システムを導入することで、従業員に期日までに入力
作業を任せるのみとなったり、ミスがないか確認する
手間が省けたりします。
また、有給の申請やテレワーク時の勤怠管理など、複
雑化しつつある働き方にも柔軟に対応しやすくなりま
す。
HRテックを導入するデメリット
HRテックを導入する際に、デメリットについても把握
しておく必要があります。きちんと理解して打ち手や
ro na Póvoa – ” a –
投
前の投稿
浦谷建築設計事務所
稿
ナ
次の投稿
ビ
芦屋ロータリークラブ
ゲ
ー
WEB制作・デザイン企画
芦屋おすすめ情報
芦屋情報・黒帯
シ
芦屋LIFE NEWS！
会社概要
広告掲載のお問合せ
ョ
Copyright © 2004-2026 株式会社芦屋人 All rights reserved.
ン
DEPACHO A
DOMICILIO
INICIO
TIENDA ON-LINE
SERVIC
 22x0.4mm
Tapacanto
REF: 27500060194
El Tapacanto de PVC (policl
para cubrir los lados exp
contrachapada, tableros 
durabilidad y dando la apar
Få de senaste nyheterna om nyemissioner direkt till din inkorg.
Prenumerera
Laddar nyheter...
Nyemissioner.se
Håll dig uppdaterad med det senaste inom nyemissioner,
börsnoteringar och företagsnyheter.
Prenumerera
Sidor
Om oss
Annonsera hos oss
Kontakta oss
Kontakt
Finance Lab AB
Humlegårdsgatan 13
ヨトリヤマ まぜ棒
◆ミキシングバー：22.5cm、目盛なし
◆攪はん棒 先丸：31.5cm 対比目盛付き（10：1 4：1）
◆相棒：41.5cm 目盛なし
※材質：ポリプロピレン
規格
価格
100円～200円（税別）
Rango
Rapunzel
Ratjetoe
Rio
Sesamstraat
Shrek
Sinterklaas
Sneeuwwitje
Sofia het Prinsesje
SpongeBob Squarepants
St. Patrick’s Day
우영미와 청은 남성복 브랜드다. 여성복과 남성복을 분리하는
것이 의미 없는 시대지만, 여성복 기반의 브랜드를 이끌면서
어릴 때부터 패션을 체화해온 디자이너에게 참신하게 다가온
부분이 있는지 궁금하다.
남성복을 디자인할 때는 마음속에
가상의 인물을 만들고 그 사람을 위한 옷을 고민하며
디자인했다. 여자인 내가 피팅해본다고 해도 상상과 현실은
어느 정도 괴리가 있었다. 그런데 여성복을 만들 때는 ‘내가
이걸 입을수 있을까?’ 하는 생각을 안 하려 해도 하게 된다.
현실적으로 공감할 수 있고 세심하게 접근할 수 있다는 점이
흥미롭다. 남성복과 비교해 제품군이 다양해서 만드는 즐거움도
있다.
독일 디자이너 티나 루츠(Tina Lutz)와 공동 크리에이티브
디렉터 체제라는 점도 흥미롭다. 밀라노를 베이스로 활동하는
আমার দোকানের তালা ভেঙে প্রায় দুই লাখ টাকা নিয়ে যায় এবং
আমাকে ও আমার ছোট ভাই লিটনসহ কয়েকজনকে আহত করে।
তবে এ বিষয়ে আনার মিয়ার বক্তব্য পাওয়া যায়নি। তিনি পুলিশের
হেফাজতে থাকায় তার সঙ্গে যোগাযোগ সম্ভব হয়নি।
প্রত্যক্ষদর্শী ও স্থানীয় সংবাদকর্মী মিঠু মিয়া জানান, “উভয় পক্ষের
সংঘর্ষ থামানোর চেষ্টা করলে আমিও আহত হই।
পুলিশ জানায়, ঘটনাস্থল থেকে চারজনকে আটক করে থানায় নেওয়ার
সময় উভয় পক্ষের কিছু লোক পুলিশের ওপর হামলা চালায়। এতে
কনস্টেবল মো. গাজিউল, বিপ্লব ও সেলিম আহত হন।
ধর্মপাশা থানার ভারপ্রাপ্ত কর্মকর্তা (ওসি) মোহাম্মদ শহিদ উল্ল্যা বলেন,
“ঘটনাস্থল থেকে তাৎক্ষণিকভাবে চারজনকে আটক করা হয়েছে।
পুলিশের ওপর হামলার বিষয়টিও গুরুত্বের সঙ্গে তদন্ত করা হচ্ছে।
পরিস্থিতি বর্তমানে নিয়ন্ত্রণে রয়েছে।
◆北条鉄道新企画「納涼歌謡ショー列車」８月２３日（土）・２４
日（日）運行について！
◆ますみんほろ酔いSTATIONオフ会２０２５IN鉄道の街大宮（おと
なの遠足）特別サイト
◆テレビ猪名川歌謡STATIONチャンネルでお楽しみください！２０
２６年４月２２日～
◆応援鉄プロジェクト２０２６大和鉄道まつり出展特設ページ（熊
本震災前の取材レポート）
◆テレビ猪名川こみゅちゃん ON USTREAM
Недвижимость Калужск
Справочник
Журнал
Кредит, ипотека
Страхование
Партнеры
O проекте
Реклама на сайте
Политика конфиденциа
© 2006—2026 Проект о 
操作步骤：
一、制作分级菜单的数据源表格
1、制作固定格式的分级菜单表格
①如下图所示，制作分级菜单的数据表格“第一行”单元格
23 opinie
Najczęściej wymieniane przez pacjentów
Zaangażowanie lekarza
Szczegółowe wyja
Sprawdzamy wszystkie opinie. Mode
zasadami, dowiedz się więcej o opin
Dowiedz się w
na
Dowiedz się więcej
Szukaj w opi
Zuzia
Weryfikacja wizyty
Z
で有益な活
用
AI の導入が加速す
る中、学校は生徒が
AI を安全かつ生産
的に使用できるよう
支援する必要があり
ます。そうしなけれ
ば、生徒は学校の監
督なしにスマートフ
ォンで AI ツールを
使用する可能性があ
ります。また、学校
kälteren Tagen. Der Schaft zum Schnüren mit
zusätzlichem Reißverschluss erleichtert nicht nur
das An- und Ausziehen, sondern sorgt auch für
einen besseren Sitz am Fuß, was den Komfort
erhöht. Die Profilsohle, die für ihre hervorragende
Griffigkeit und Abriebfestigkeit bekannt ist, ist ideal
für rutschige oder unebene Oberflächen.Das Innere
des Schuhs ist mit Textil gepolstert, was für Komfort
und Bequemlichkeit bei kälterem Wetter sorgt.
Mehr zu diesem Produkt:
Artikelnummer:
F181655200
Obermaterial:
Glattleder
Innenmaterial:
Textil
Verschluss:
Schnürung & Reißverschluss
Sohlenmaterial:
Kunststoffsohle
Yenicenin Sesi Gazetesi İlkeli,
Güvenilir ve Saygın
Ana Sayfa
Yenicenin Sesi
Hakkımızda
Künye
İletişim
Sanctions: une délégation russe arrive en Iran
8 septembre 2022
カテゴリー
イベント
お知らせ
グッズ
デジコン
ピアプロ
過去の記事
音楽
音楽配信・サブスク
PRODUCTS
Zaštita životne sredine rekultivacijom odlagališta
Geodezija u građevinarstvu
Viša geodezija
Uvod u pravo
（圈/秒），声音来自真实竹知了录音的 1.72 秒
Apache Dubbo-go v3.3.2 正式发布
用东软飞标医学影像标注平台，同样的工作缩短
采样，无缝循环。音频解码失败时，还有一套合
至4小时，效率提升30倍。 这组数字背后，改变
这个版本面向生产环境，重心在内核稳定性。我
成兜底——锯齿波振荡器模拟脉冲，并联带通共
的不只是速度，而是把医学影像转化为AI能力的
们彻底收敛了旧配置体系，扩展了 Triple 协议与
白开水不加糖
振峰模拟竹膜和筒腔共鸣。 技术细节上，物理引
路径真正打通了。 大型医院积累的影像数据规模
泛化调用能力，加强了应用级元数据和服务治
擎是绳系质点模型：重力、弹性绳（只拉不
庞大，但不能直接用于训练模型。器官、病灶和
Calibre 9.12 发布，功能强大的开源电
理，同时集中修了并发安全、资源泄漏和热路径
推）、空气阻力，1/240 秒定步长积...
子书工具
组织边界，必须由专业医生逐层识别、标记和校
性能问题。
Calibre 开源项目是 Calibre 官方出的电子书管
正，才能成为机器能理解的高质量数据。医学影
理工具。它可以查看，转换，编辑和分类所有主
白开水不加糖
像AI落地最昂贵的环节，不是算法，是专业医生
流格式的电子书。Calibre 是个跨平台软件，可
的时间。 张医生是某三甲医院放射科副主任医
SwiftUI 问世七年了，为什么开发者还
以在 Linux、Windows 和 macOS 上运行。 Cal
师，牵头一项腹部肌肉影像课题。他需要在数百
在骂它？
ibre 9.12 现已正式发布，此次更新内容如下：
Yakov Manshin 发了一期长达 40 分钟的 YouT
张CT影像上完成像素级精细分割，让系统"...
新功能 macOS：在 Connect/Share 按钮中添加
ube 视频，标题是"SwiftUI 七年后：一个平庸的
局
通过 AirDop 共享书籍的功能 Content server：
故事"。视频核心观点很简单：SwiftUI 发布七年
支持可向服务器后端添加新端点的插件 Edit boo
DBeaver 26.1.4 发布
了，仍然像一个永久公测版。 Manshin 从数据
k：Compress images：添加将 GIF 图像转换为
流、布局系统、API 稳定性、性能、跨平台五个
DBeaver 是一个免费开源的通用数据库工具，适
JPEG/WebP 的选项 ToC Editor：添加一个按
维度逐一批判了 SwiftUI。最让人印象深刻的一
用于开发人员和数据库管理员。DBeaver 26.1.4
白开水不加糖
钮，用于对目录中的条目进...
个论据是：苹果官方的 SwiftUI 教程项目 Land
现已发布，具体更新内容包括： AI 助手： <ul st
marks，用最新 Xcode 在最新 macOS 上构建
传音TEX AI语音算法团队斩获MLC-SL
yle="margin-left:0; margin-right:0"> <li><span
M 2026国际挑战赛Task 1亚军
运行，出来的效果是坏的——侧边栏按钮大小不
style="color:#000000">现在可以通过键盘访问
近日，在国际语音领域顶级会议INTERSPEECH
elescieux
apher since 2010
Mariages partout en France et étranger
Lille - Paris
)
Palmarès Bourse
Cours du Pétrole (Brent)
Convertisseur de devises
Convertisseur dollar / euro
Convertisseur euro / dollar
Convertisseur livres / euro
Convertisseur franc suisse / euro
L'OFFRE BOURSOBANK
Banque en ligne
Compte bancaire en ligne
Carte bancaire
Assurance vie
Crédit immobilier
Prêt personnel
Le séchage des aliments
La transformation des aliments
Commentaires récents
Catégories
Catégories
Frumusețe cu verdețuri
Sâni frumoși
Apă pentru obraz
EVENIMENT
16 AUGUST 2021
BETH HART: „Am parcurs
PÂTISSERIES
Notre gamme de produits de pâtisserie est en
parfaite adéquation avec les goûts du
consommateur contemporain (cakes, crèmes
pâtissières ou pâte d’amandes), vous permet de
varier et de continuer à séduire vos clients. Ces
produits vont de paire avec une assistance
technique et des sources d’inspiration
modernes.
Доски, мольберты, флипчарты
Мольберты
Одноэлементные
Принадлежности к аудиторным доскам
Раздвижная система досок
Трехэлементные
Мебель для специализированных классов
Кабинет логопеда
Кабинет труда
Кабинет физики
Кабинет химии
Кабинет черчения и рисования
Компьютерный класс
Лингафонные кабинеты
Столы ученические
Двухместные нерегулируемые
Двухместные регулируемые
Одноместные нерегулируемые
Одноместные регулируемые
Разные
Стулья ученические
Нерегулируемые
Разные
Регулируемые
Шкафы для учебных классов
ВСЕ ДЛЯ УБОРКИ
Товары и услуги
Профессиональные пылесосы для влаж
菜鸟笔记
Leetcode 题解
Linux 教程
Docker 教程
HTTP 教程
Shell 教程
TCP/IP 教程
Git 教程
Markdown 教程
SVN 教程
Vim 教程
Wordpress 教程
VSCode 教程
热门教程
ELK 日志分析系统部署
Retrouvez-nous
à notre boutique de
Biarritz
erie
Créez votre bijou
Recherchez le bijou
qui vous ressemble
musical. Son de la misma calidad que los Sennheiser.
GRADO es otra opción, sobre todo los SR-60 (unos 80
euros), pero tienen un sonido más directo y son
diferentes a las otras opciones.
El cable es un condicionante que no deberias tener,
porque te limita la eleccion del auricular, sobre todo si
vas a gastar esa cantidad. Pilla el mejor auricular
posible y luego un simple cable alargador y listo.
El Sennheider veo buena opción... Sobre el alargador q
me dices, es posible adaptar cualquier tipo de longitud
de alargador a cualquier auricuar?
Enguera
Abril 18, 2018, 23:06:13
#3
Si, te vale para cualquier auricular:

#### REQUIRED ACTION
Extract each line of the items above that contains the string "흥미롭다", matching case exactly.

#### SOLUTION
흥미롭다. 남성복과 비교해 제품군이 다양해서 만드는 즐거움도
디렉터 체제라는 점도 흥미롭다. 밀라노를 베이스로 활동하는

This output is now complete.